**Data for review**:
::::::::::
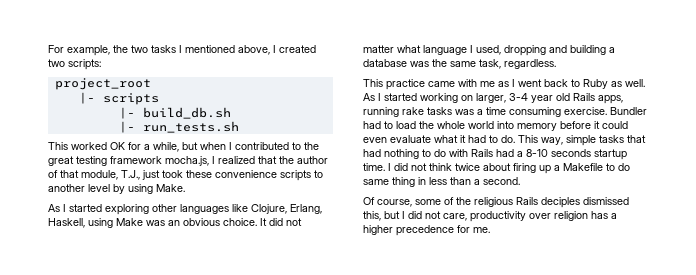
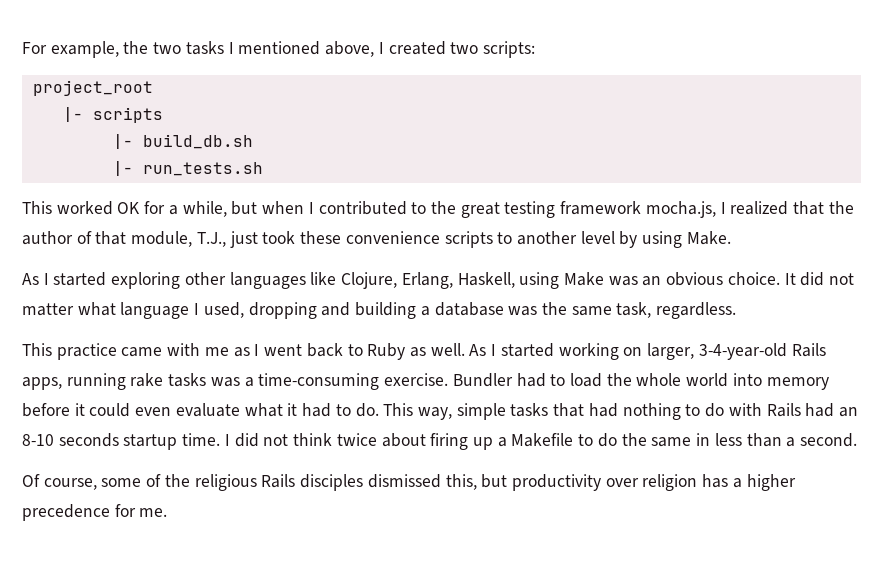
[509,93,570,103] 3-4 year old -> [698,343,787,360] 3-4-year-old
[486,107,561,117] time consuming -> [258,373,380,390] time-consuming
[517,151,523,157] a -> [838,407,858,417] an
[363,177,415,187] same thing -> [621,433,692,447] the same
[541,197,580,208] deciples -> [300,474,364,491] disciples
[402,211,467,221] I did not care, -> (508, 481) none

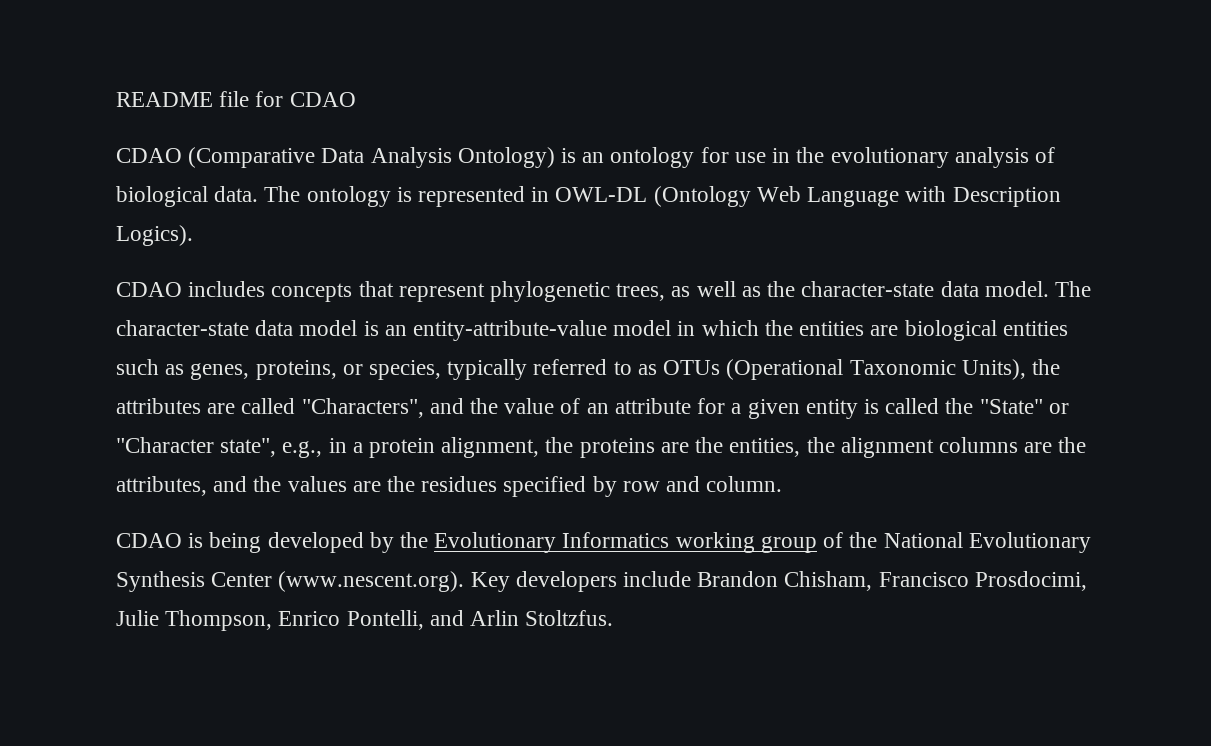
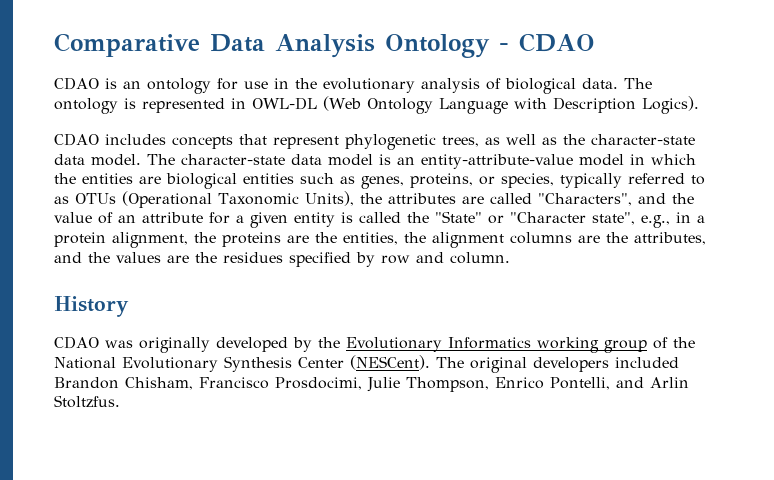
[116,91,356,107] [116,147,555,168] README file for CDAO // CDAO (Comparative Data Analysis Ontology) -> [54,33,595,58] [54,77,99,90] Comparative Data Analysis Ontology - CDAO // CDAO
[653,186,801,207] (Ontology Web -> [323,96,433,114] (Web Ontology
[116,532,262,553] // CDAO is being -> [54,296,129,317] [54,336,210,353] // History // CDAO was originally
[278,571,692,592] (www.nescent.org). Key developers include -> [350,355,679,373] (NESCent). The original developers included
::::::::::
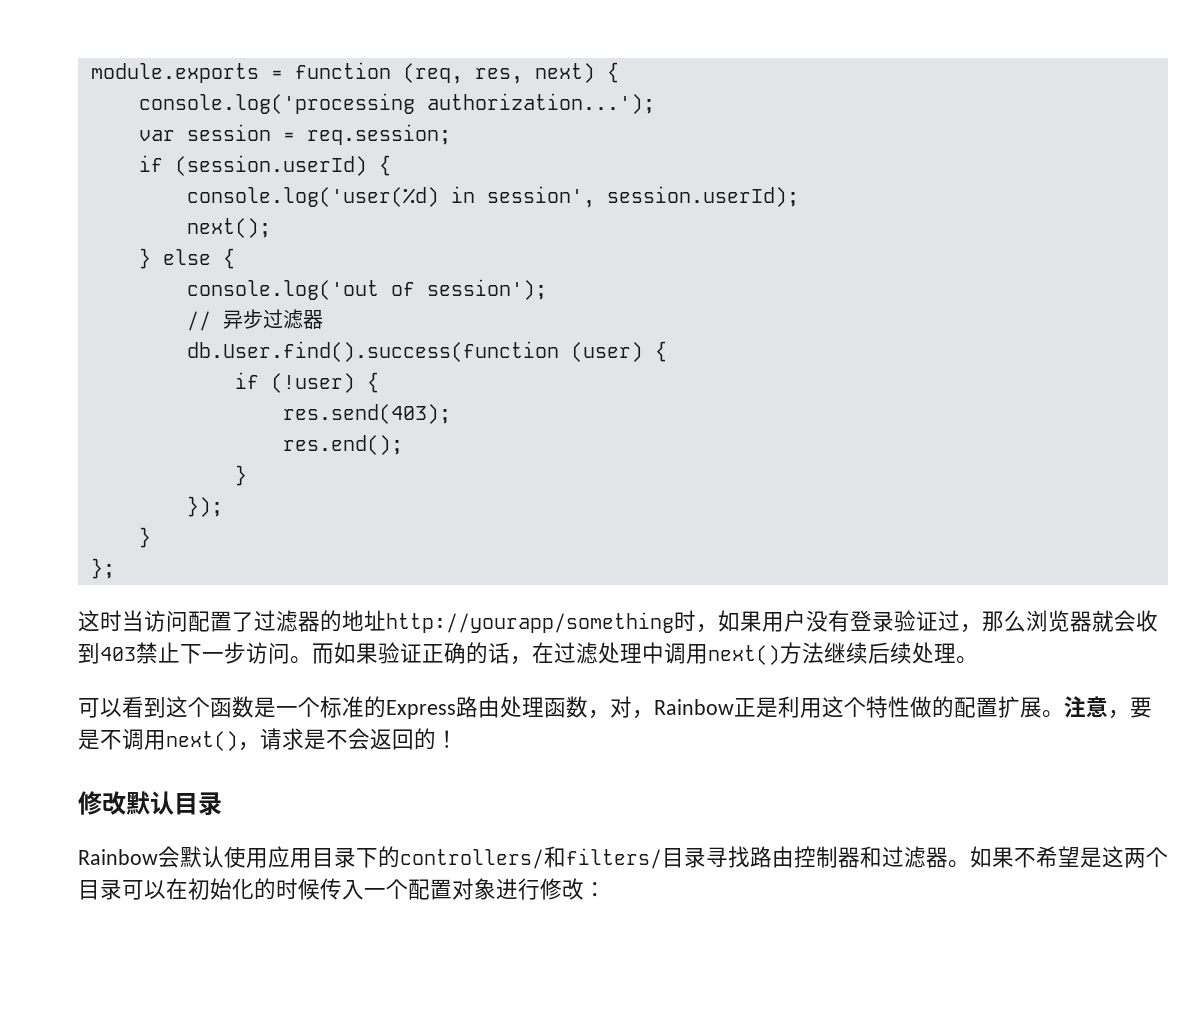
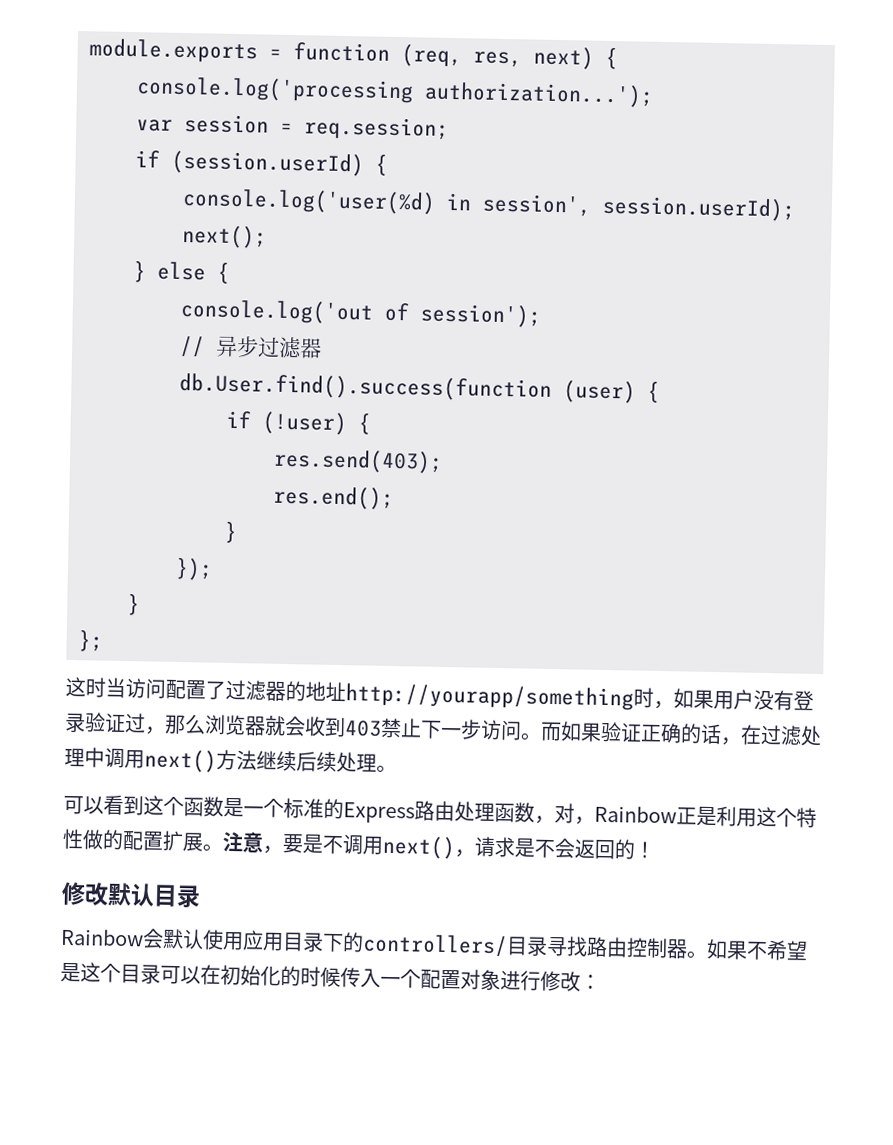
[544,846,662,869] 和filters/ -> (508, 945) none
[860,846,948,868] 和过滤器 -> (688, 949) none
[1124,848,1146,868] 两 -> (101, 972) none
::::::::::
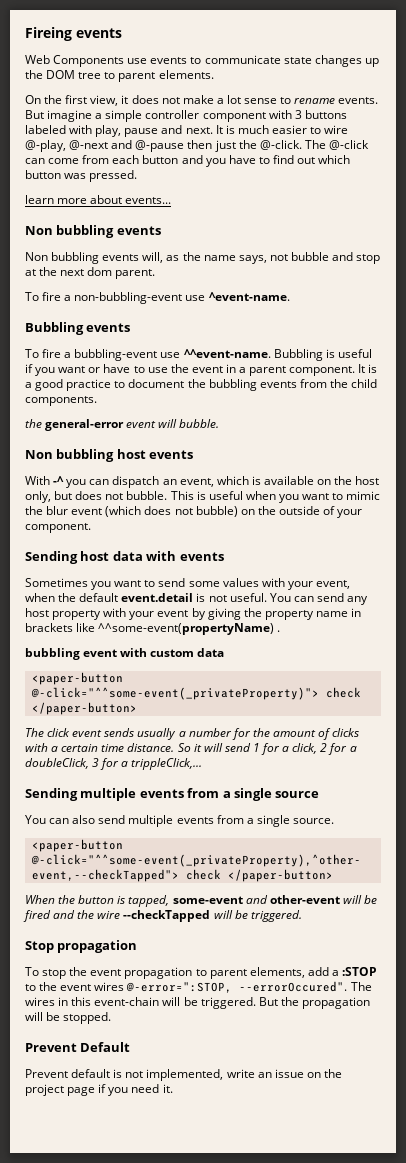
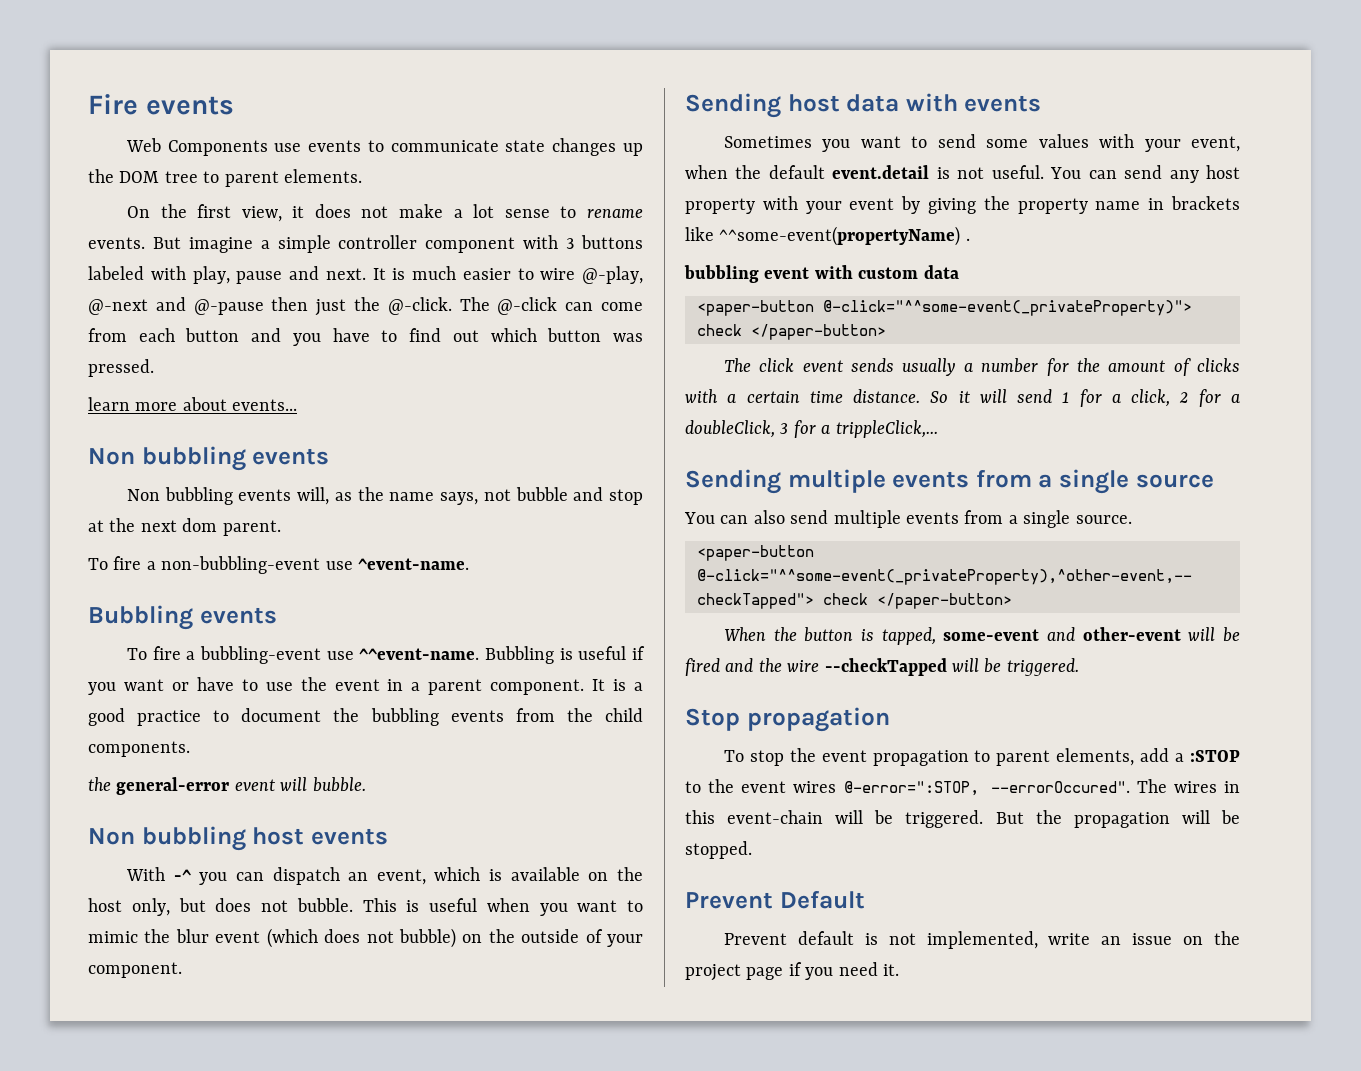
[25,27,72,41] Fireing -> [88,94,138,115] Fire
::::::::::
**Task prompt**: Write out again exactly the lines above from the one with "[509,93,570,103] 3-4 year" through the one with "[278,571,692,592] (www.nescent.org). Key", adding no other lines and no pictures.

**Exercise result**:
[509,93,570,103] 3-4 year old -> [698,343,787,360] 3-4-year-old
[486,107,561,117] time consuming -> [258,373,380,390] time-consuming
[517,151,523,157] a -> [838,407,858,417] an
[363,177,415,187] same thing -> [621,433,692,447] the same
[541,197,580,208] deciples -> [300,474,364,491] disciples
[402,211,467,221] I did not care, -> (508, 481) none

[116,91,356,107] [116,147,555,168] README file for CDAO // CDAO (Comparative Data Analysis Ontology) -> [54,33,595,58] [54,77,99,90] Comparative Data Analysis Ontology - CDAO // CDAO
[653,186,801,207] (Ontology Web -> [323,96,433,114] (Web Ontology
[116,532,262,553] // CDAO is being -> [54,296,129,317] [54,336,210,353] // History // CDAO was originally
[278,571,692,592] (www.nescent.org). Key developers include -> [350,355,679,373] (NESCent). The original developers included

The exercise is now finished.